Erwan Le Dins is part of the EDF Group and works within the commercial activity division. He operates in a team responsible for developing projects and innovations coming from the field and from the actors involved in this activity. He sums up his daily work in two main components: energizing this network of contributors to help initiatives emerge, and developing projects in a very hands-on manner by going into the field, meeting teams and clients, to advance new models.
Among the major challenges he faces, he first mentions one he describes as “the fuel”: having ideas, projects, and proposals that can be pushed forward and brought to life. This flow does not occur naturally — it must be generated. For him, this is the core challenge. He then highlights a second issue: once ideas and projects have been de-risked, it becomes essential to make them acceptable to the internal ecosystem, meaning the actors likely to adopt or integrate them. This is where the main difficulty currently lies. Finding the right balance between exploration on one side and exploitation on the other is a process he describes as “quite painful” and, as he puts it, deeply human.
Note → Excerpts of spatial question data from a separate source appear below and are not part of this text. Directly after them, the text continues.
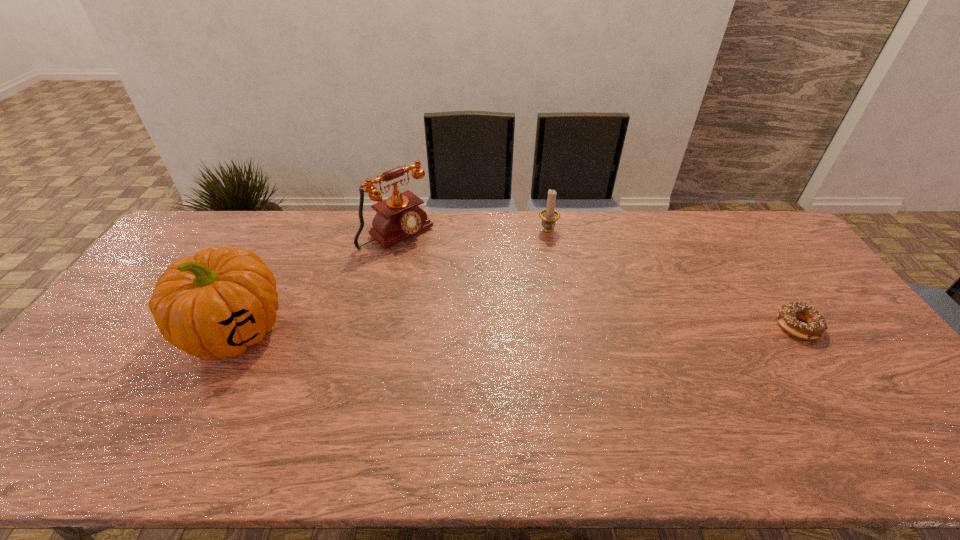
The width and height of the screenshot is (960, 540). I want to click on vacant region between the candle_holder and the rightmost object, so click(x=673, y=279).

Identify which object is the third nearest to the candle_holder. Please provide its 2D coordinates. Your answer should be formatted as a tuple, i.e. [(x, y)], where the tuple contains the x and y coordinates of a point satisfying the conditions above.

[(213, 306)]

Locate an element on the screen. Image resolution: width=960 pixels, height=540 pixels. object that ranks as the second closest to the shortest object is located at coordinates (398, 217).

Locate an element on the screen. This screenshot has width=960, height=540. blank area in the image that satisfies the following two spatial constraints: 1. on the back side of the third object from right to left; 2. on the left side of the second object from right to left is located at coordinates (397, 232).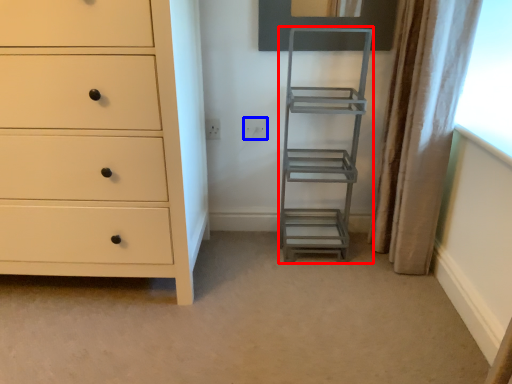
Question: Which point is closer to the camera, ladder (highlighted by a red box) or electric outlet (highlighted by a blue box)?

Choices:
 (A) ladder
 (B) electric outlet

Answer: (A)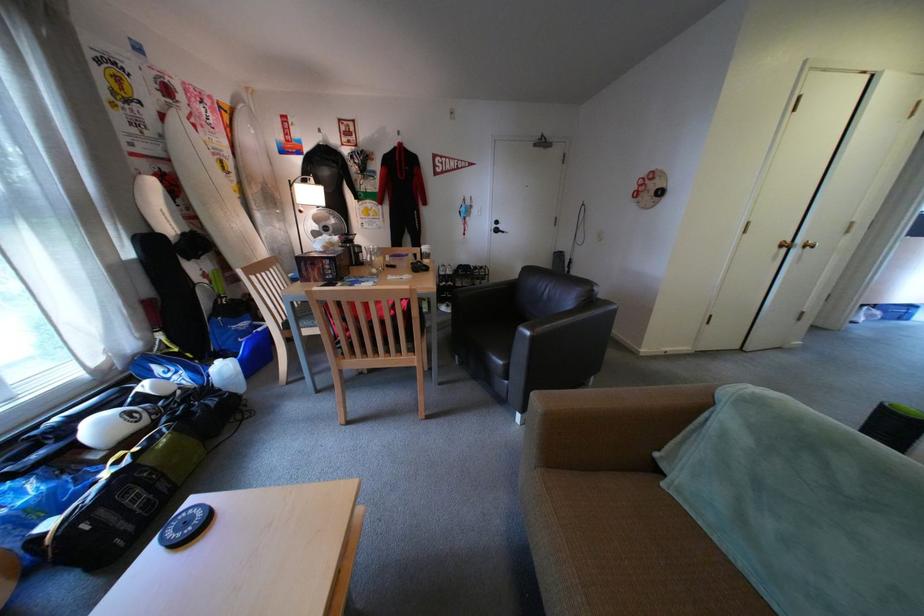
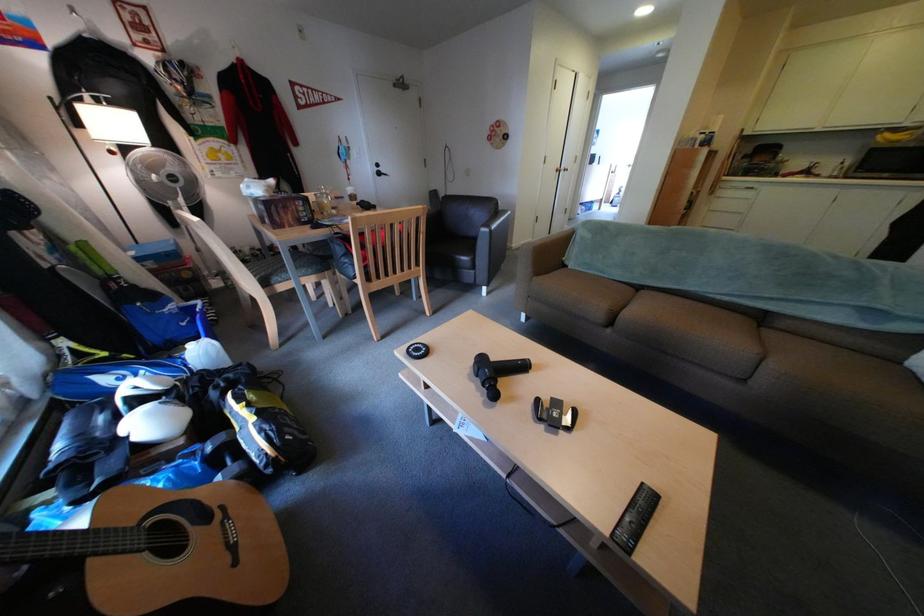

When asked about his experience with Vianeo’s support, he explains that he tested the Marelle method — the Vianeo business design approach — on one of his projects with his project team. He draws two main takeaways. The first relates to guidance: Vianeo’s consultants were “highly relevant” and provided significant help. The second concerns the method itself: the Marelle integrates multiple dimensions drawn from various methodologies, bringing together the essentials in one place.
He adds, however, that in his view a method remains a method. One of his principles is not to cling to it rigidly. He uses it as a guiding thread — useful and sometimes necessary — but without turning it into a constraint. As he sums it up: “You shouldn’t let the framework become a cage.”